▶ [TASK DETAILS] Return the data below in full, matching every line exactly.

▶ [SOURCE RECORDS]
****************************************

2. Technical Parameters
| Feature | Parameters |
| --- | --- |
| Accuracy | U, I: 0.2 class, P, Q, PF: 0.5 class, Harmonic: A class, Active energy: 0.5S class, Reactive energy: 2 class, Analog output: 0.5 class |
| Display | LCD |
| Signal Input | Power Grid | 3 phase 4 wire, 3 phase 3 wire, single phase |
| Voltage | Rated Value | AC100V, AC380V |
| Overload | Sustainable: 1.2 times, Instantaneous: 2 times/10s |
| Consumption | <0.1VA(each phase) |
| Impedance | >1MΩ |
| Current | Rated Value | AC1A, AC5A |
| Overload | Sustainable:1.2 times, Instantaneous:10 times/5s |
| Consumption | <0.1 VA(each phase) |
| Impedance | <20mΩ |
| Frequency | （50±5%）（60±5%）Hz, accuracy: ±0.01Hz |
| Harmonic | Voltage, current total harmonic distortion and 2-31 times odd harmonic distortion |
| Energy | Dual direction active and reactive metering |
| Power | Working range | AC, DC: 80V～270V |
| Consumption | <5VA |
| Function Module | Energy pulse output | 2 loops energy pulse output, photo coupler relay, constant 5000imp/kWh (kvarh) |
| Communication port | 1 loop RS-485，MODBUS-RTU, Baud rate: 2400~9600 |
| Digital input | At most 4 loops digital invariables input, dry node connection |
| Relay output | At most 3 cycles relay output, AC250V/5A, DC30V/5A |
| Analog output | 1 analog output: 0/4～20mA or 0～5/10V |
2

****************************************

▶ [REPLY TO THE EXERCISE]
2. Technical Parameters
| Feature | Parameters |
| --- | --- |
| Accuracy | U, I: 0.2 class, P, Q, PF: 0.5 class, Harmonic: A class, Active energy: 0.5S class, Reactive energy: 2 class, Analog output: 0.5 class |
| Display | LCD |
| Signal Input | Power Grid | 3 phase 4 wire, 3 phase 3 wire, single phase |
| Voltage | Rated Value | AC100V, AC380V |
| Overload | Sustainable: 1.2 times, Instantaneous: 2 times/10s |
| Consumption | <0.1VA(each phase) |
| Impedance | >1MΩ |
| Current | Rated Value | AC1A, AC5A |
| Overload | Sustainable:1.2 times, Instantaneous:10 times/5s |
| Consumption | <0.1 VA(each phase) |
| Impedance | <20mΩ |
| Frequency | （50±5%）（60±5%）Hz, accuracy: ±0.01Hz |
| Harmonic | Voltage, current total harmonic distortion and 2-31 times odd harmonic distortion |
| Energy | Dual direction active and reactive metering |
| Power | Working range | AC, DC: 80V～270V |
| Consumption | <5VA |
| Function Module | Energy pulse output | 2 loops energy pulse output, photo coupler relay, constant 5000imp/kWh (kvarh) |
| Communication port | 1 loop RS-485，MODBUS-RTU, Baud rate: 2400~9600 |
| Digital input | At most 4 loops digital invariables input, dry node connection |
| Relay output | At most 3 cycles relay output, AC250V/5A, DC30V/5A |
| Analog output | 1 analog output: 0/4～20mA or 0～5/10V |
2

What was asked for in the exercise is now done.